Кедровский встряхнул головой, точно от удара, бледность покрыла его длинное лицо, он метнул затравленный взгляд сначала на капитана, а потом вбок на Ходжаева.

— Да, мы знакомы.

— Вы были позавчера вечером у него в гостях?

— Был. И ушел от Курбана около одиннадцати часов. Поехал к Маше Никифоровой. Я ничего не знаю, ничего не видел!

— О чем вы говорите, что вы должны знать, что видеть? Почему так нервничаете?

— А за что меня сюда привезли? Я знаю: Курбан, когда выпьет, может что угодно натворить. Я за него отвечать не намерен. Он сам по себе, а я — сам!

— Слушайте, Кедровский не прикидывайтесь простачком. Нам известно, как вы вели себя в доме Алиевых, оскорбили жену Курбана. И поспешили уйти. Курбан побежал за вами, догнал.. Что произошло потом?

— Никто меня не догонял. Я взял такси и поехал к Маше. Спросите у нее, она подтвердит, что я пришел к ней в одиннадцать вечера!

— С ней мы поговорим отдельно. А вот на вас падает тяжелое подозрение. Примерно около одиннадцати часов ночи Курбана Алиева ударили в грудь ножом. Он находится в больнице, рана очень опасная. Имейте в виду, Кедровский, пока не поздно, расскажите обо всем честно. Добровольное признание облегчит вашу вину. Утром я поеду в больницу... Подумайте, Кедровский, не утяжеляйте свою вину.

— Ничего я не знаю, ничего не видел! Почему вы меня здесь держите, я буду жаловаться! Это безобразие! Произвол! Я ни в чем не виноват! — Семен уже не кричал, а визжал, брызгая слюной, размазывая по лицу слезы, трясясь и судорожно икая.

Сенявский приказал Ходжаеву увести Семена. «В КПЗ!» — бросил он. И тут же, словно отгородившись невидимым барьером от человека, качавшегося подобно маятнику по ту сторону стола, углубился в дело.

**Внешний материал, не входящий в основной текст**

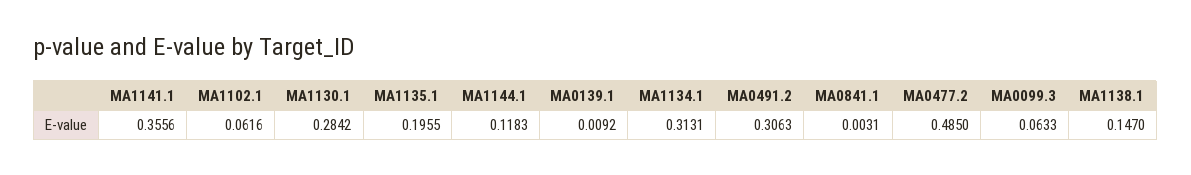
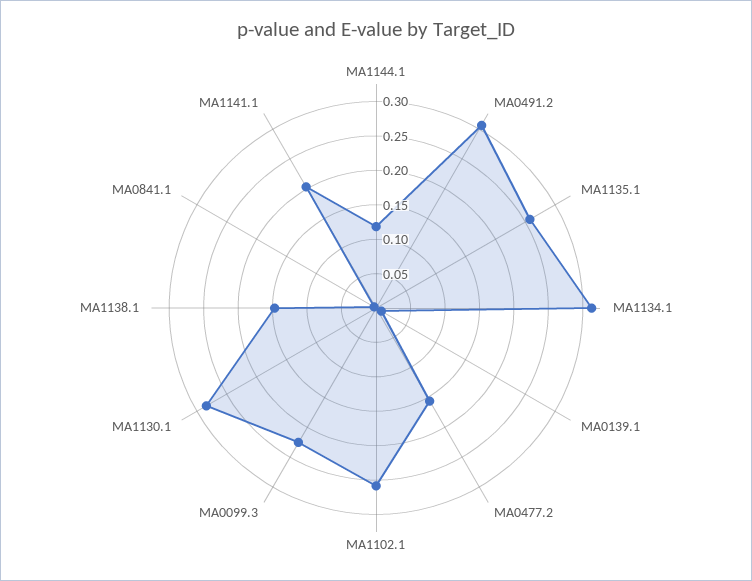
MA1141.1: 0.3556 -> 0.2
MA1102.1: 0.0616 -> 0.25
MA1135.1: 0.1955 -> 0.25
MA0477.2: 0.485 -> 0.15
MA0099.3: 0.0633 -> 0.225

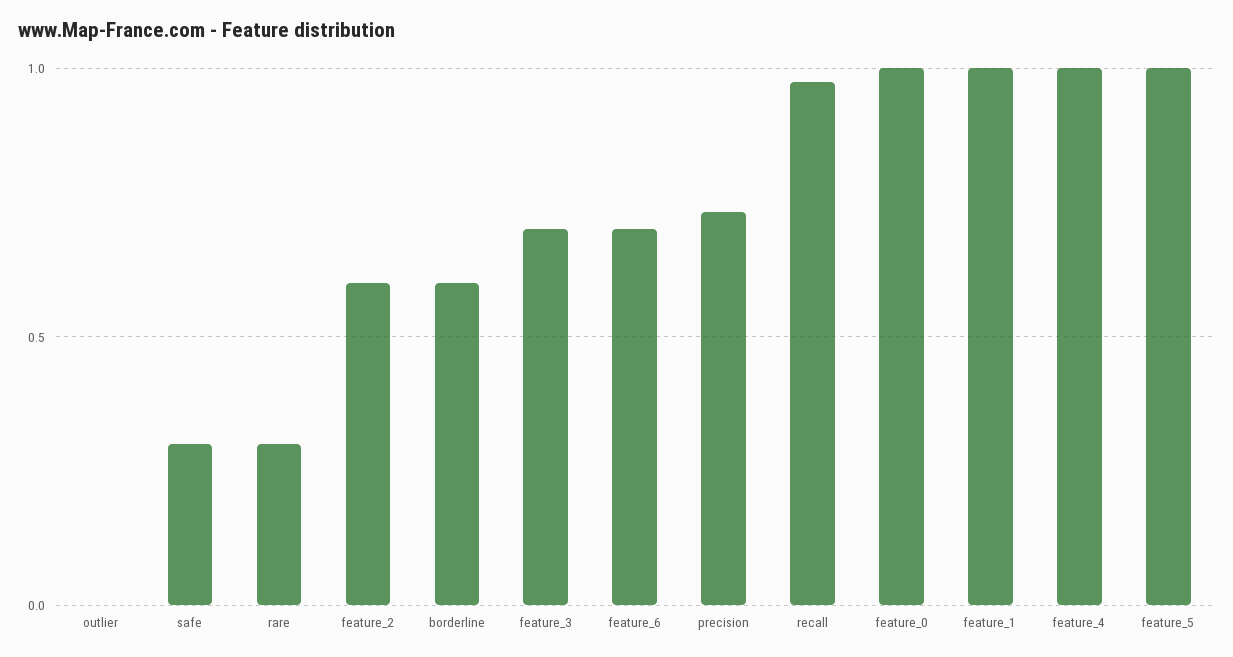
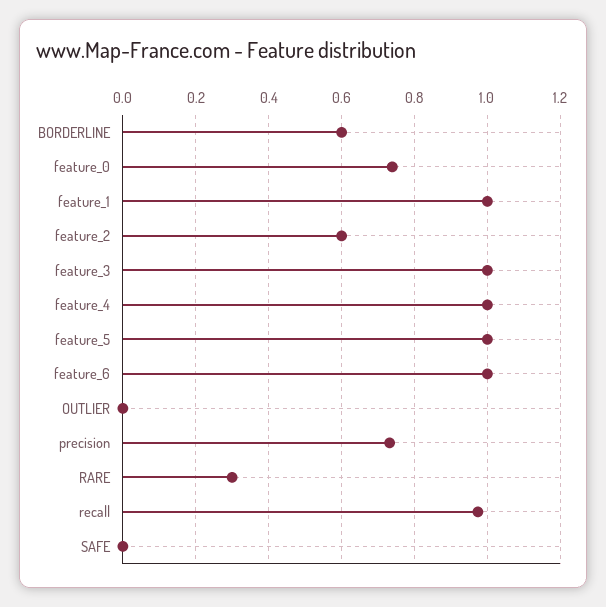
safe: 0.3 -> 0
feature_3: 0.7 -> 1
feature_6: 0.7 -> 1
feature_0: 1 -> 0.74

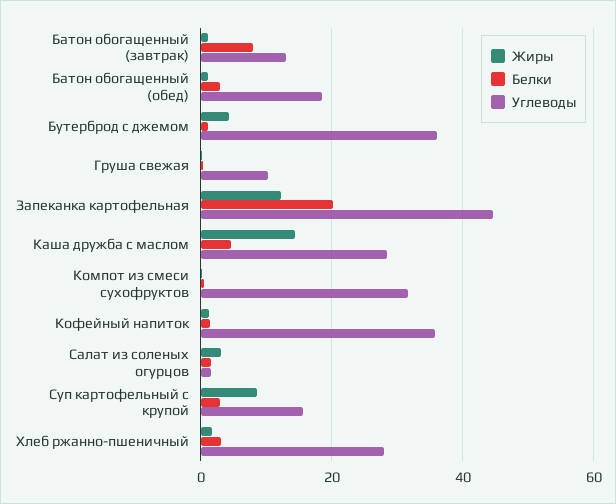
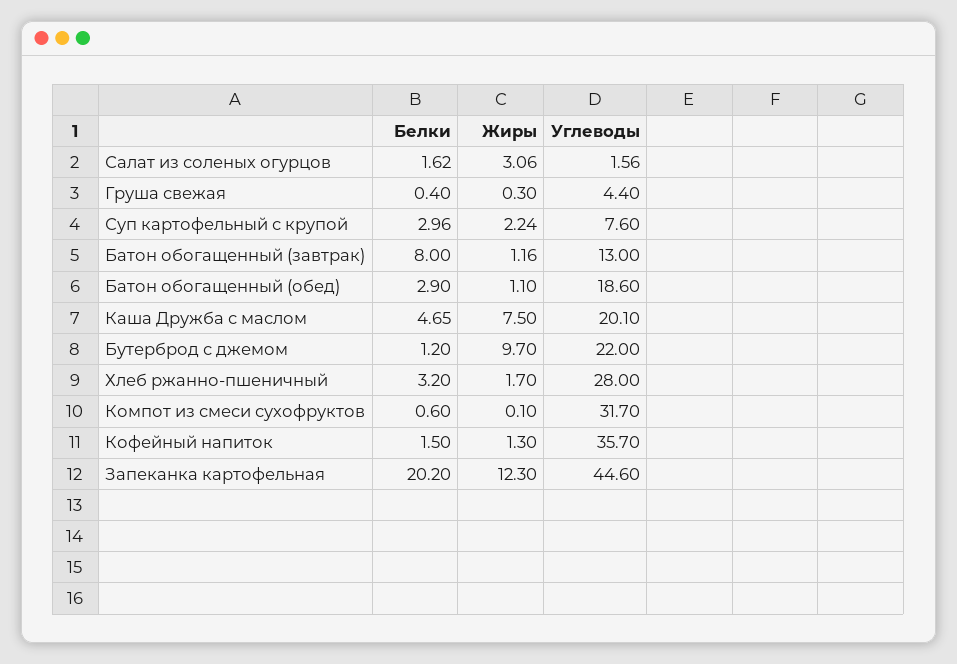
Жиры, Бутерброд с джемом: 4 -> 9.7
Углеводы, Бутерброд с джемом: 36 -> 22
Углеводы, Груша свежая: 10 -> 4.4
Жиры, Каша дружба с маслом: 14 -> 7.5
Углеводы, Каша дружба с маслом: 28 -> 20.1
Жиры, Суп картофельный с крупой: 8 -> 2.24
Углеводы, Суп картофельный с крупой: 16 -> 7.6

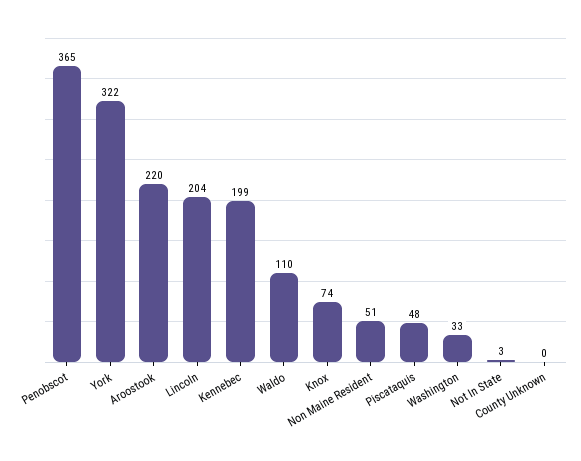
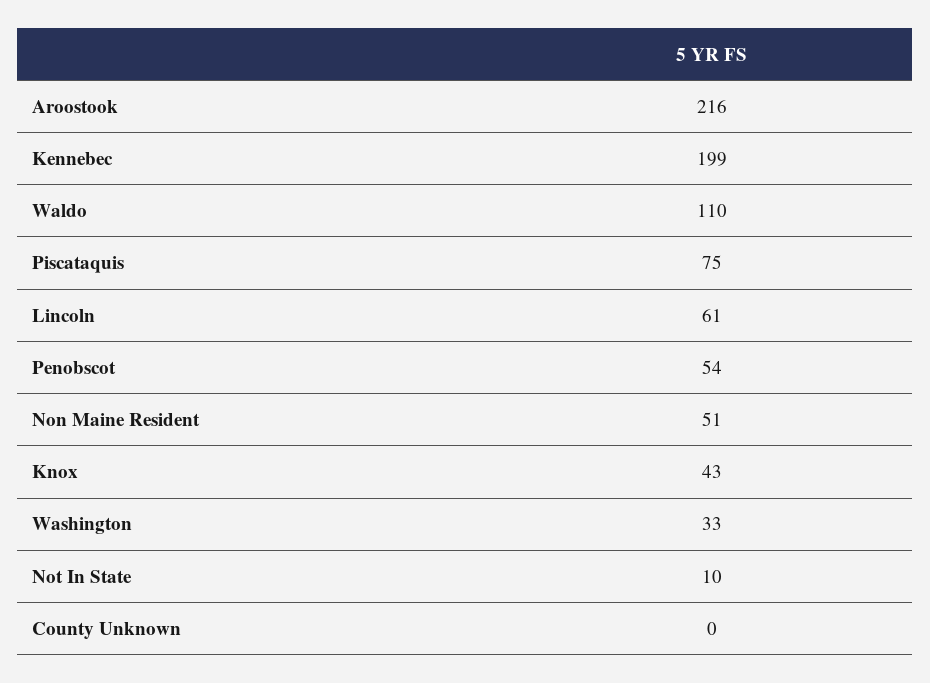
Penobscot: 365 -> 54
York: 322 -> none
Aroostook: 220 -> 216
Lincoln: 204 -> 61
Knox: 74 -> 43
Piscataquis: 48 -> 75
Not In State: 3 -> 10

Вернувшись, Ходжаев застал Петра Петровича все в той же позе, склонившегося над бумагами. Сказал с сомнением в голосе:

— Уж больно труслив для убийцы этот Кедровский.

— Трусость и преступление рядом ходят, Агзам. Если только из этой версии исходить, то как раз можно предположить, что Семен убил Курбана. Представь на минуту картину, которую вчера наш Василек нарисовал... Алиев догнал Кедровского и не помирился, а поссорился с ним. Семен по натуре трус, Курбан физически куда сильнее его. В хмелю буйный, на расправу скор. Еще секунда и кулаки Алиева начали бы молотить физиономию Семена. Но этого не произошло. У Кедровского на лице ни царапины, ни синяка. Выходит, он успел выхватить нож и ударить им Курбана в грудь. Все вроде бы ясно?

Ходжаев молча кивнул, но сомнение не исчезло с его лица, оно точно застыло в уголках губ и внимательных глазах.